- _WHAT THE TASK REQUIRES_
After locating the line containing "more!) plus an entire c", restate that line and each one after it exactly, through the last line of the material.

- _SUPPLIED RECORDS_
● ● ● ●
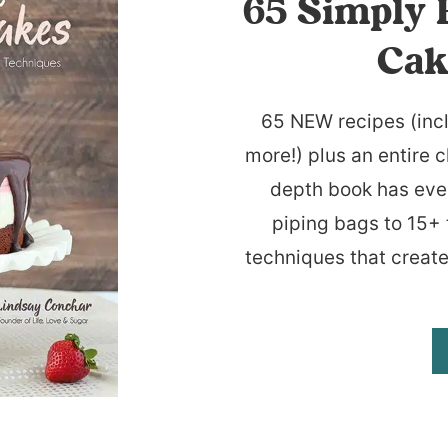
65 Simply 
Cak
65 NEW recipes (inc
more!) plus an entire c
depth book has eve
piping bags to 15+ 
techniques that create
● ● ● ●
- _YOUR SOLUTION_
more!) plus an entire c
depth book has eve
piping bags to 15+ 
techniques that create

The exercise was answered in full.